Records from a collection
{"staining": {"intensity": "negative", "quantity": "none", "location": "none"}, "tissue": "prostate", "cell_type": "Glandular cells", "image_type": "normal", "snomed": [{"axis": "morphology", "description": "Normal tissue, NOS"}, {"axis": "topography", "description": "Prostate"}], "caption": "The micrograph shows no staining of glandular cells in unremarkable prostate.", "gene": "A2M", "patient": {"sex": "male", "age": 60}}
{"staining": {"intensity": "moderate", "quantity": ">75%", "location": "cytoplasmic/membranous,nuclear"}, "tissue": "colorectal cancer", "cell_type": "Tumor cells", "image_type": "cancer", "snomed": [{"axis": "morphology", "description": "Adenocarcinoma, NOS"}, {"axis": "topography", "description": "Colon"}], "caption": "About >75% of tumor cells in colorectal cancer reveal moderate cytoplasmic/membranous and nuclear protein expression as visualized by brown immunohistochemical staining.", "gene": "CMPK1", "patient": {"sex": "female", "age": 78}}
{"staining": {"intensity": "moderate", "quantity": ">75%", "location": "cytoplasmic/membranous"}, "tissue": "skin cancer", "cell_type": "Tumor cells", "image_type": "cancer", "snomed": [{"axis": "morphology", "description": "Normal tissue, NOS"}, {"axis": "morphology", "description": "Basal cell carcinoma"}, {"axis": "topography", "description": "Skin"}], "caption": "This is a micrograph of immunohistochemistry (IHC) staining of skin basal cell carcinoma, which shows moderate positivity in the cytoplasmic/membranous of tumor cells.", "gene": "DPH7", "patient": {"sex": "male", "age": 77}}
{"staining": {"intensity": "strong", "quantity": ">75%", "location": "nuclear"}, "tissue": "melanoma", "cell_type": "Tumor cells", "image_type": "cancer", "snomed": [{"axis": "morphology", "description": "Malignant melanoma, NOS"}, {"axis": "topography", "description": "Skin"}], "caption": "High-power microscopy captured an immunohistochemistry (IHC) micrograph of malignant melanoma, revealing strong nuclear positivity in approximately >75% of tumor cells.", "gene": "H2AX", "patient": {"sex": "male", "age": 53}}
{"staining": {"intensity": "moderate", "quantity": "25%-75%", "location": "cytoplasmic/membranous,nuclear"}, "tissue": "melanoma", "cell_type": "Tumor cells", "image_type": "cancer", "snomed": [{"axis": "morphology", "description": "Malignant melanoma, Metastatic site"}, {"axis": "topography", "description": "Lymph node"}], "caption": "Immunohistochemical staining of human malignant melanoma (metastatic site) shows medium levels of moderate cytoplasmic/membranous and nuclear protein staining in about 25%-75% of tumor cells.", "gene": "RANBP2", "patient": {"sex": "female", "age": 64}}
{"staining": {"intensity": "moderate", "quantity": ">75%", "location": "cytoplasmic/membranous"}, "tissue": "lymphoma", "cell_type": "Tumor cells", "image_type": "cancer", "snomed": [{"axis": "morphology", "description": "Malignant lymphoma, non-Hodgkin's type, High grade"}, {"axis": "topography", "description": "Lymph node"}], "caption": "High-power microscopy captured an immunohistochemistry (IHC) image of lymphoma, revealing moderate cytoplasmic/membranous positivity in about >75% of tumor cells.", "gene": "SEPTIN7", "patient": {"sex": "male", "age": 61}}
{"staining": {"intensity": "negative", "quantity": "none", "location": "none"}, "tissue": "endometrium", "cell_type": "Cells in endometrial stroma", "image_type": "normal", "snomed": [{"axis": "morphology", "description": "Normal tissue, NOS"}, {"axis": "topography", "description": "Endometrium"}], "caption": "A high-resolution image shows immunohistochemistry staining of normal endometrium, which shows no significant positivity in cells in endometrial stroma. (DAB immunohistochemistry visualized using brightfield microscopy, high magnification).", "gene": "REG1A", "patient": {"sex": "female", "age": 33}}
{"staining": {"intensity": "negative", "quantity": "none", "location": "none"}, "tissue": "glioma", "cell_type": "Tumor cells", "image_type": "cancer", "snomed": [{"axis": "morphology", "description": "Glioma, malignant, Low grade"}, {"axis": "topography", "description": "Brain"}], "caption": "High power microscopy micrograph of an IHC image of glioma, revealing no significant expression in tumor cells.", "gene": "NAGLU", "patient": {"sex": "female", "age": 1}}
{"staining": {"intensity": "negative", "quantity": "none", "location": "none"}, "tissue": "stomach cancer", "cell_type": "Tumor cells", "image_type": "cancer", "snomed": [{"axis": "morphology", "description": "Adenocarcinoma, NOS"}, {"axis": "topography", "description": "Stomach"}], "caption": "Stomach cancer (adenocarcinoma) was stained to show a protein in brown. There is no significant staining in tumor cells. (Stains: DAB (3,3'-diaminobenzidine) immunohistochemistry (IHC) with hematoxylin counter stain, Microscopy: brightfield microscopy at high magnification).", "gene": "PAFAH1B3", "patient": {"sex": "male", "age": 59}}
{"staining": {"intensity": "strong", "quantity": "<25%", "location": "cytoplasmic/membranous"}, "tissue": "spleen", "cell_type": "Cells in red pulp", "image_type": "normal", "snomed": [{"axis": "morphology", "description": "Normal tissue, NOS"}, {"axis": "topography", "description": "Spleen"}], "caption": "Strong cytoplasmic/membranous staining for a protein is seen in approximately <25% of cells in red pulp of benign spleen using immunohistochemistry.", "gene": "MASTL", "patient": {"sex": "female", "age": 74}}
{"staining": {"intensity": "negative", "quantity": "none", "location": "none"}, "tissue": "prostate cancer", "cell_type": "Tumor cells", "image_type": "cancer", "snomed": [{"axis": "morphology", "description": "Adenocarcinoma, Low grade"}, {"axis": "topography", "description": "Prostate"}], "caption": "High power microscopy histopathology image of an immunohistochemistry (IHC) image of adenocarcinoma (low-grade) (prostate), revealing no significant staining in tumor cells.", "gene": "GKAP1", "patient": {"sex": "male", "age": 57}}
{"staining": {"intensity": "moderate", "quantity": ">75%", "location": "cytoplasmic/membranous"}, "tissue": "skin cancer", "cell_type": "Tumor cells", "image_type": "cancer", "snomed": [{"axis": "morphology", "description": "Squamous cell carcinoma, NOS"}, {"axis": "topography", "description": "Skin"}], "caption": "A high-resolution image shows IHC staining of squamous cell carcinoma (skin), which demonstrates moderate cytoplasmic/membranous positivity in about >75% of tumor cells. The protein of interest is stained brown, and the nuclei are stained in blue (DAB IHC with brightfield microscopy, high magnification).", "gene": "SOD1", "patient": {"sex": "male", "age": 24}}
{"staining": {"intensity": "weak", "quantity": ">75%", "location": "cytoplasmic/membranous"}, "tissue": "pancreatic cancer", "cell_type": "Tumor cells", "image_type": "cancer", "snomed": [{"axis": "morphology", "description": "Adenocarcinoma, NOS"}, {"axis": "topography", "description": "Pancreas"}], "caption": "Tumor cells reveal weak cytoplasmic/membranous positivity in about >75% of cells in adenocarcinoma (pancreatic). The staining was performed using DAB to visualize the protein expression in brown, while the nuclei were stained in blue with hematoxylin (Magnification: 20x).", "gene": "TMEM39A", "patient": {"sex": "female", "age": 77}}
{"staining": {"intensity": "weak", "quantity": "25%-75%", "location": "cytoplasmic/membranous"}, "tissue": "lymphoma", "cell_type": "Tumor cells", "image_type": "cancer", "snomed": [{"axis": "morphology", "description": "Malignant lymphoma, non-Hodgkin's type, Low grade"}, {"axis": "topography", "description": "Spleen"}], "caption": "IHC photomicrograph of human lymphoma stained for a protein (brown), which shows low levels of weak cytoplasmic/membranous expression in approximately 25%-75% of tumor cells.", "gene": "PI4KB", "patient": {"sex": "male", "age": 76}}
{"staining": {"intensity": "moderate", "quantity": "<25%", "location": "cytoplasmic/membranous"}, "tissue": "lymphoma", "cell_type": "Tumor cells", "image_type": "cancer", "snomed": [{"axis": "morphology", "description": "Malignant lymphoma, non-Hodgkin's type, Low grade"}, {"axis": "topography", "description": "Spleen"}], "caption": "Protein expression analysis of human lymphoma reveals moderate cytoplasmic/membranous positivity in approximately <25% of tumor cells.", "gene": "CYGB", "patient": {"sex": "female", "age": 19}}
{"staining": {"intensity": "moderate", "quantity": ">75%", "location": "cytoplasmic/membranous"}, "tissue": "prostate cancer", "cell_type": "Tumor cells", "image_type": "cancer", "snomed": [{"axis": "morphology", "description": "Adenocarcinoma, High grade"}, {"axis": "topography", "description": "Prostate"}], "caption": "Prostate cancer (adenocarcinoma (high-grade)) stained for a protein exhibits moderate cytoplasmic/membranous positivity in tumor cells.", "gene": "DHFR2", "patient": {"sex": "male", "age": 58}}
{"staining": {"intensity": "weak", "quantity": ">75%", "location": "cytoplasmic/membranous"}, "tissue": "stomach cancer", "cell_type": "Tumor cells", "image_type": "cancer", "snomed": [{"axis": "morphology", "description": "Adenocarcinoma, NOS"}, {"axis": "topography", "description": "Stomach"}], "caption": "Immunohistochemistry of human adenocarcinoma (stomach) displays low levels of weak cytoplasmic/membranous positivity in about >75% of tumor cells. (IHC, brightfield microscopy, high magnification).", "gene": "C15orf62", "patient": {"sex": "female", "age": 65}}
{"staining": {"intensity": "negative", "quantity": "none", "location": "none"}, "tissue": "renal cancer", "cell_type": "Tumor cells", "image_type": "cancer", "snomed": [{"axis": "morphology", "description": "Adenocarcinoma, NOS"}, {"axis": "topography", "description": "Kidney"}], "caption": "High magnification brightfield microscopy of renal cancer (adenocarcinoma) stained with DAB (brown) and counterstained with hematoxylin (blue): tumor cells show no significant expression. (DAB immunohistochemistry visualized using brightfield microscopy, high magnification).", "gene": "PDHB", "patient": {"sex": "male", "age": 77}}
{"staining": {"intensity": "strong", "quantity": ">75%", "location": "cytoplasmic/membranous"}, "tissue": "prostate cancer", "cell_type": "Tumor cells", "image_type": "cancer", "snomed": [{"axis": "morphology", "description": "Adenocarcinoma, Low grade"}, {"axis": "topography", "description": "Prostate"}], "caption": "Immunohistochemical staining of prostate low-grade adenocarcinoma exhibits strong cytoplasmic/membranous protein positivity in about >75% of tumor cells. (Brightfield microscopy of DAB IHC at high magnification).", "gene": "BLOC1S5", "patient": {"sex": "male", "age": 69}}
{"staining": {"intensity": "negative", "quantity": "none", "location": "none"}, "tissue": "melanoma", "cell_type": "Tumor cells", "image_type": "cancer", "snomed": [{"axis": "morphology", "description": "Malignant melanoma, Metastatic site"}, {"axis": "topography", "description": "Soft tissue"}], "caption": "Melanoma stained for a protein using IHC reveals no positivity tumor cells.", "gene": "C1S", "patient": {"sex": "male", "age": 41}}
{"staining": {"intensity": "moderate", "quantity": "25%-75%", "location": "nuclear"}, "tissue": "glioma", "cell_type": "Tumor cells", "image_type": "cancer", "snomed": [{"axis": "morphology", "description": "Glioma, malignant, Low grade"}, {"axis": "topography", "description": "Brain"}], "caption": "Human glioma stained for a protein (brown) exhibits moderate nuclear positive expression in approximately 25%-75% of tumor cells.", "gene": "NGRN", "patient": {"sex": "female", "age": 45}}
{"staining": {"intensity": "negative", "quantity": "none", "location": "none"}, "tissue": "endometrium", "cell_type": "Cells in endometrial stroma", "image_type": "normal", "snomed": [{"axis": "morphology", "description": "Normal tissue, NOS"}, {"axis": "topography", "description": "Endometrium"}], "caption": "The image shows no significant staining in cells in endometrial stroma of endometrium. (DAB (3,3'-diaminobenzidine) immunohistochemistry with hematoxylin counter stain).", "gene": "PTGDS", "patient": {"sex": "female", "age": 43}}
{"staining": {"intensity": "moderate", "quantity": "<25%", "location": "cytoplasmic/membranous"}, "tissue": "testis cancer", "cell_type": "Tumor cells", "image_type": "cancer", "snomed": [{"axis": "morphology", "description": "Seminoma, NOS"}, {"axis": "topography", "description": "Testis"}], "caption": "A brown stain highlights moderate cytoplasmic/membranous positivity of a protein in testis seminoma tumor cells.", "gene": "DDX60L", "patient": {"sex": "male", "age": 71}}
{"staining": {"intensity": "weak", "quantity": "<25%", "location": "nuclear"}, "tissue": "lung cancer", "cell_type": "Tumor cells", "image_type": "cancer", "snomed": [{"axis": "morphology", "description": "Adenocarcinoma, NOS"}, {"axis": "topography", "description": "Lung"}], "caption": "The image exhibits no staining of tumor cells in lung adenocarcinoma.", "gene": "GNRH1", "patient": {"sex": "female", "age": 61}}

TASK TO CARRY OUT —
Using the records above, report each line with the string "nuclei".

WRITTEN ANSWER —
{"staining": {"intensity": "moderate", "quantity": ">75%", "location": "cytoplasmic/membranous"}, "tissue": "skin cancer", "cell_type": "Tumor cells", "image_type": "cancer", "snomed": [{"axis": "morphology", "description": "Squamous cell carcinoma, NOS"}, {"axis": "topography", "description": "Skin"}], "caption": "A high-resolution image shows IHC staining of squamous cell carcinoma (skin), which demonstrates moderate cytoplasmic/membranous positivity in about >75% of tumor cells. The protein of interest is stained brown, and the nuclei are stained in blue (DAB IHC with brightfield microscopy, high magnification).", "gene": "SOD1", "patient": {"sex": "male", "age": 24}}
{"staining": {"intensity": "weak", "quantity": ">75%", "location": "cytoplasmic/membranous"}, "tissue": "pancreatic cancer", "cell_type": "Tumor cells", "image_type": "cancer", "snomed": [{"axis": "morphology", "description": "Adenocarcinoma, NOS"}, {"axis": "topography", "description": "Pancreas"}], "caption": "Tumor cells reveal weak cytoplasmic/membranous positivity in about >75% of cells in adenocarcinoma (pancreatic). The staining was performed using DAB to visualize the protein expression in brown, while the nuclei were stained in blue with hematoxylin (Magnification: 20x).", "gene": "TMEM39A", "patient": {"sex": "female", "age": 77}}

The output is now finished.